Depuis plusieurs siècles, les grands projets d’infrastructures passent outre la résistance des communautés locales – ou, plus souvent, leur silence – en invoquant l’« utilité publique » de tel canal, de telle centrale, de tel aéroport. Que cachent exactement ces appels à l’utilité publique, et les processus censés établir ladite « utilité » ? Frédéric Graber se fait ici historien et sociologue d’un objet trop souvent négligé : les « enquêtes publiques » qui sont, précisément, la démarche administrative par laquelle l’« utilité publique » est présumée être démontrée.

Avant tout, de quoi parle-t-on ? En remontant aux origines de cette institution, Frédéric Graber montre qu’il s’agit, fondamentalement, de rompre avec des droits et des usages coutumiers au niveau local (souvent communal) en affirmant un principe supposé supérieur. Il s’agit donc de redistribuer des droits, en « expropriant » certaines communautés qui, par exemple, perdront l’usage de certaines terres, ou verront la nature et les paysages pollués. Derrière l’« utilité publique », il y a donc la rupture d’un équilibre local.

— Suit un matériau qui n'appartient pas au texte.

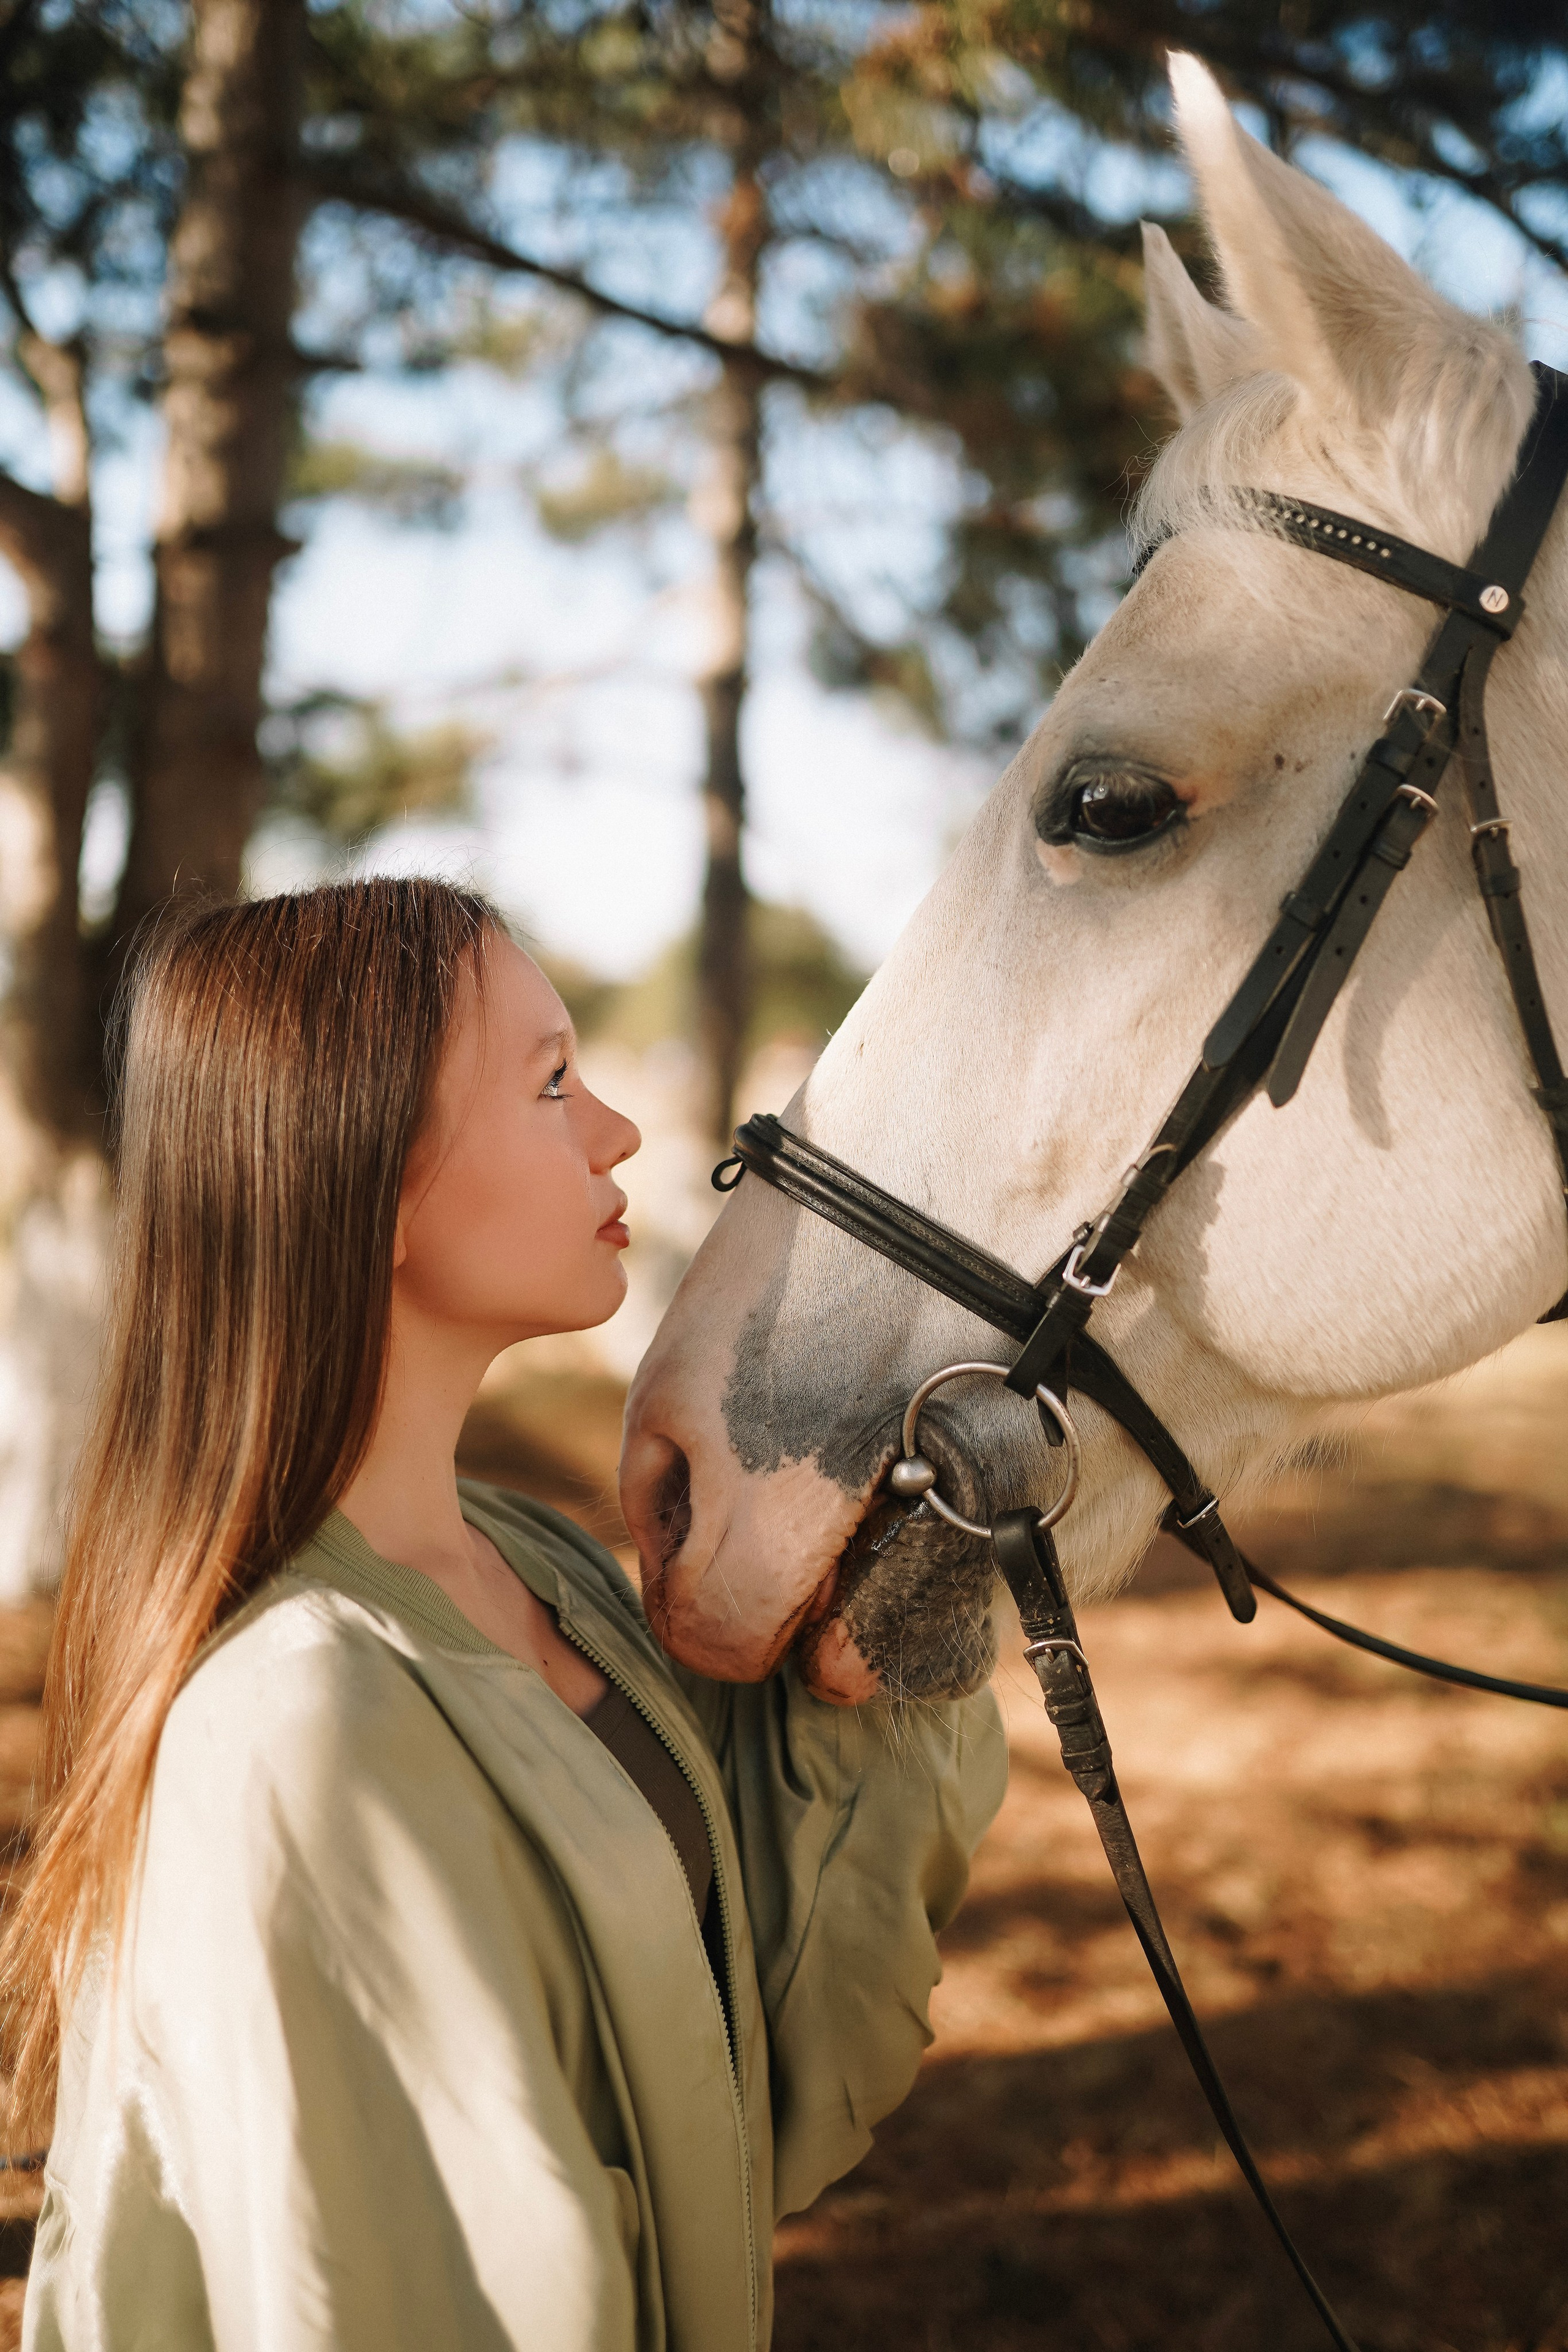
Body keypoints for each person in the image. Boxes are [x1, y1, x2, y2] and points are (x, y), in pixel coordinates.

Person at [4, 877, 1006, 2351]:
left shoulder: (537, 1568)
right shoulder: (301, 1727)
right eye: (550, 1081)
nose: (618, 1131)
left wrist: (903, 1615)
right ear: (368, 1178)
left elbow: (737, 2092)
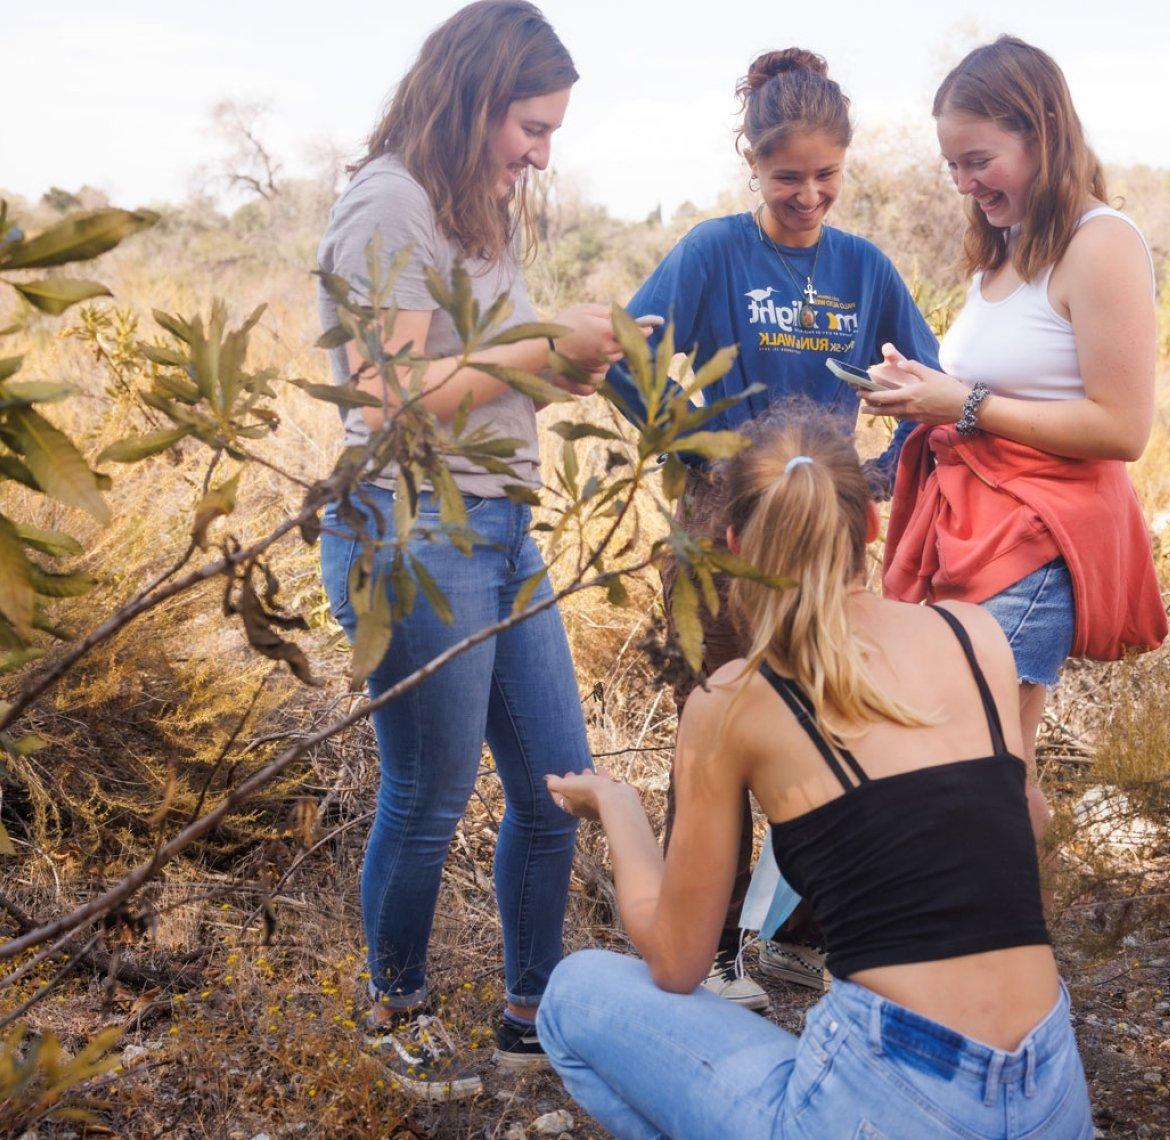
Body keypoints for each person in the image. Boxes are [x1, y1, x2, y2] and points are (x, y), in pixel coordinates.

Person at [536, 412, 1094, 1139]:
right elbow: (1029, 821)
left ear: (733, 547)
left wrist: (616, 806)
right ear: (867, 528)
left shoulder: (734, 700)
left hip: (896, 1096)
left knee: (573, 993)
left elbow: (676, 962)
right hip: (1051, 1082)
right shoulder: (973, 634)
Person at [315, 1, 646, 1100]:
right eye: (530, 128)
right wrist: (537, 344)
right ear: (470, 98)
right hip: (414, 532)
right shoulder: (387, 208)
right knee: (429, 793)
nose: (541, 154)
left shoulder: (478, 206)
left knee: (558, 784)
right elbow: (391, 401)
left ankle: (527, 1013)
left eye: (551, 132)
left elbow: (482, 370)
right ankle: (392, 1015)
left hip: (501, 526)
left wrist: (560, 364)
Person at [604, 47, 942, 1010]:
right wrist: (683, 442)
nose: (809, 196)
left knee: (838, 727)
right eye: (788, 177)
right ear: (751, 163)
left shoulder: (863, 267)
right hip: (721, 542)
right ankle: (706, 953)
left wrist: (877, 472)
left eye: (827, 176)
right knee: (715, 739)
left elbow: (926, 384)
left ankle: (805, 940)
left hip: (828, 547)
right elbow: (630, 351)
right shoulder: (713, 253)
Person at [865, 36, 1168, 786]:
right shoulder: (1005, 247)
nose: (965, 183)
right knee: (973, 761)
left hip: (1035, 540)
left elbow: (1122, 428)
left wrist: (960, 402)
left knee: (982, 765)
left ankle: (1013, 905)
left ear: (1042, 134)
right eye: (953, 166)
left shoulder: (1102, 245)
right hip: (970, 529)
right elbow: (1001, 389)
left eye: (980, 161)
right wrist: (921, 388)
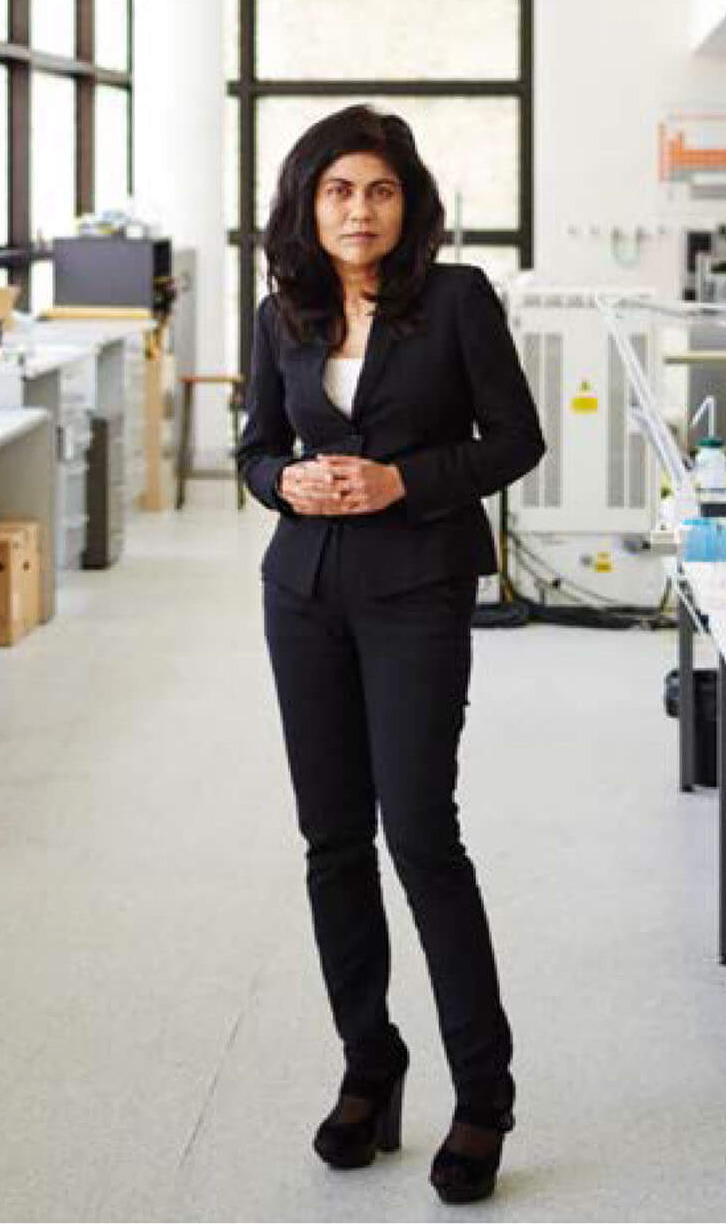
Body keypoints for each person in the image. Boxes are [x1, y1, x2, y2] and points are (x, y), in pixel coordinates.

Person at [237, 104, 545, 1204]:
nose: (356, 210)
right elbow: (256, 444)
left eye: (375, 190)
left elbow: (516, 437)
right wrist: (286, 481)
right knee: (331, 841)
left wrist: (403, 478)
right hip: (303, 593)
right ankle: (370, 1062)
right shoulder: (284, 309)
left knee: (420, 834)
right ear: (305, 205)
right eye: (335, 191)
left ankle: (484, 1096)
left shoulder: (455, 299)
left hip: (414, 591)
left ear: (405, 202)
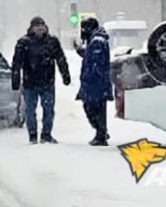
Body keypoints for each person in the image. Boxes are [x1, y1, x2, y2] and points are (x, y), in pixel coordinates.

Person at [11, 16, 70, 144]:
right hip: (30, 82)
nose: (40, 28)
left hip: (47, 81)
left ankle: (46, 134)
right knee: (30, 110)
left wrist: (65, 74)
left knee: (48, 109)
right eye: (37, 26)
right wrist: (15, 79)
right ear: (31, 28)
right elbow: (17, 62)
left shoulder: (52, 41)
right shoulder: (23, 43)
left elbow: (60, 59)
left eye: (42, 25)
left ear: (45, 27)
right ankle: (32, 135)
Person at [74, 16, 113, 146]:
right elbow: (91, 56)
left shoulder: (97, 41)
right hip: (96, 82)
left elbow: (96, 61)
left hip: (95, 83)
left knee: (93, 108)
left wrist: (92, 77)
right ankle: (101, 131)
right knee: (97, 109)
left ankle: (101, 133)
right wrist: (80, 51)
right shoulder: (96, 40)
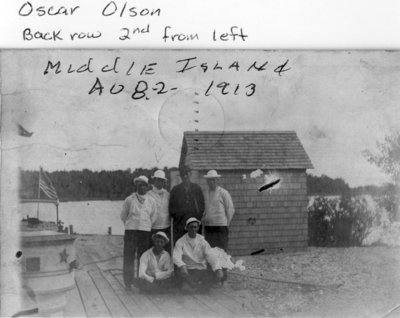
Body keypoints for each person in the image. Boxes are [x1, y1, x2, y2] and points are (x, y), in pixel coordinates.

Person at [120, 175, 157, 290]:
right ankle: (128, 282)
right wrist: (131, 225)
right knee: (129, 256)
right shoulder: (129, 199)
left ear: (147, 187)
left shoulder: (151, 201)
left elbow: (153, 217)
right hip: (131, 231)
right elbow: (123, 216)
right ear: (136, 185)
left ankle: (141, 282)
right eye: (139, 184)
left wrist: (145, 225)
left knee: (143, 257)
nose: (142, 187)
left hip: (144, 232)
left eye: (144, 185)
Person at [173, 217, 223, 293]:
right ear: (187, 228)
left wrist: (218, 269)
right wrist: (181, 266)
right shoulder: (181, 241)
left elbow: (211, 255)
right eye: (191, 227)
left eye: (195, 227)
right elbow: (176, 256)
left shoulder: (202, 241)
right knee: (184, 285)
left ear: (197, 228)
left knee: (216, 275)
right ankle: (198, 287)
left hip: (200, 270)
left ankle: (195, 287)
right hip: (188, 270)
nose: (193, 229)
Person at [203, 170, 235, 283]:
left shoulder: (223, 193)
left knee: (221, 251)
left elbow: (230, 210)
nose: (211, 182)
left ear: (217, 180)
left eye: (213, 179)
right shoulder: (206, 193)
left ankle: (223, 277)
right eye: (209, 180)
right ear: (207, 181)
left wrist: (225, 224)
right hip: (209, 227)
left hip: (221, 227)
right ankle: (213, 276)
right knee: (211, 252)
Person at [169, 166, 205, 244]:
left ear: (190, 174)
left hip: (193, 223)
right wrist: (179, 218)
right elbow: (171, 208)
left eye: (186, 174)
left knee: (195, 246)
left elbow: (202, 206)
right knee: (180, 246)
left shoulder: (197, 188)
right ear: (181, 176)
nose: (185, 176)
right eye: (183, 175)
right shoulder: (175, 190)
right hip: (180, 224)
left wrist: (197, 219)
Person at [147, 170, 171, 253]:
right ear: (154, 181)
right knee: (152, 251)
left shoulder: (167, 194)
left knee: (166, 252)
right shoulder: (148, 194)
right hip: (153, 228)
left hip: (166, 227)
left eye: (162, 181)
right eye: (158, 180)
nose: (160, 183)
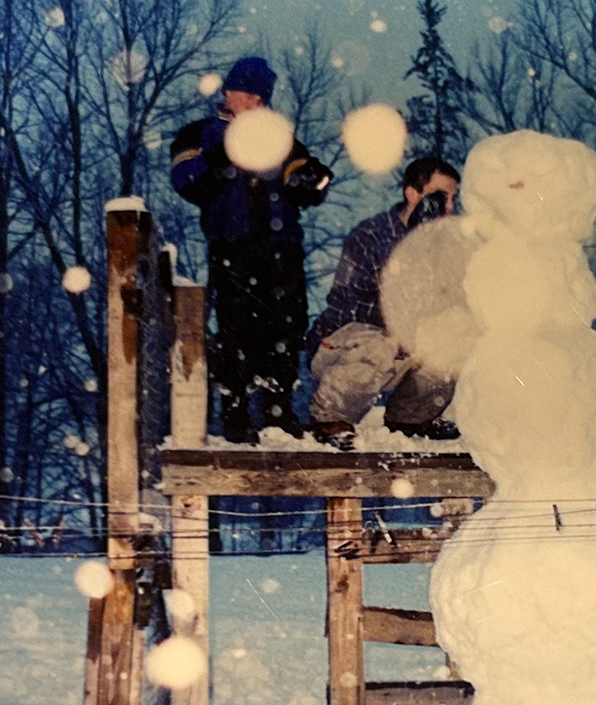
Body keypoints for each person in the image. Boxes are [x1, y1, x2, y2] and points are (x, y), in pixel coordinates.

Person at [170, 55, 333, 443]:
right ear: (228, 91)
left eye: (262, 97)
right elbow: (187, 182)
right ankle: (236, 412)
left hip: (282, 247)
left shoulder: (281, 137)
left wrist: (313, 178)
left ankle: (279, 410)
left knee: (288, 325)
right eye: (247, 93)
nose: (255, 103)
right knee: (235, 328)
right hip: (232, 246)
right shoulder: (200, 133)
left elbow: (305, 182)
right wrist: (224, 154)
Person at [302, 156, 462, 451]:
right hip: (341, 343)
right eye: (441, 196)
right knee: (381, 344)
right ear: (412, 193)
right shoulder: (371, 236)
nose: (449, 207)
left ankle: (412, 418)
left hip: (404, 346)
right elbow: (347, 303)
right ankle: (329, 418)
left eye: (453, 198)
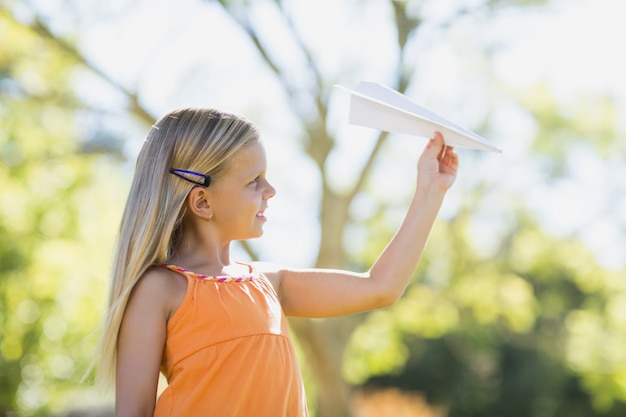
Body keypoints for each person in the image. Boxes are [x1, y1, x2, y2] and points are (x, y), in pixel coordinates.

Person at [94, 107, 458, 416]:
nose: (270, 191)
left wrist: (430, 190)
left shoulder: (269, 283)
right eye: (254, 181)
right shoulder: (159, 290)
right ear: (203, 202)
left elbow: (380, 287)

Reconnaître ce fait fondamental n’est, dans ce livre, que le préalable à une étude de sociologie politique. Tant la monarchie que la République ont ressenti le besoin de justifier ces ruptures. C’est ainsi qu’est née l’institution que l’on connaît aujourd’hui sous le nom d’« enquête publique », dont Frédéric Graber montre parfaitement qu’elle n’est souvent qu’un leurre : l’« utilité publique » n’est pas quelque chose d’extérieur à l’enquête, laquelle pourrait donc être « neutre » a priori ; au contraire, l’utilité publique est intérieur à l’enquête et affirmée par elle. Ainsi, les enquêtes publiques sont presque systématiquement favorables aux projets engagés. Dans certains cas, le taux d’avis favorables serait supérieur à 99% ! In fine, ce qui est absurde d’un point de vue logique se trouve presque toujours démontré d’un point de vue administratif : par exemple, un projet consistant à bétonner des terres sera qualifié de « bon pour la biodiversité » (s’il y a eu des actions de « compensation » par ailleurs).

Plus qu’un moyen d’établir une quelconque utilité des grands projets d’infrastructures, l’enquête publique apparaît surtout comme un moyen de neutraliser les critiques, en donnant l’apparence de consultations. Il en résulte un nouveau paradoxe : là où l’utilité publique devrait a minima être établie par un débat ouvert, on considère souvent que l’utilité est d’autant plus solidement reconnue que c’est le silence qui règne. Tel projet a fait l’objet d’un affichage public anonyme : si personne ne s’est manifesté, ce doit être parce que chacun consent. CQFD. Frédéric Graber relève pourtant de nombreux témoignages d’opposants à des projets faramineux et à l’utilité douteuse : « à quoi bon s’exprimer, on sait que c’est perdu d’avance ». Faire mine d’entendre et ne tenir compte de rien, tel semble être la triste réalité derrière l’« utilité publique ». Une autre forme de dépossession des communautés locales.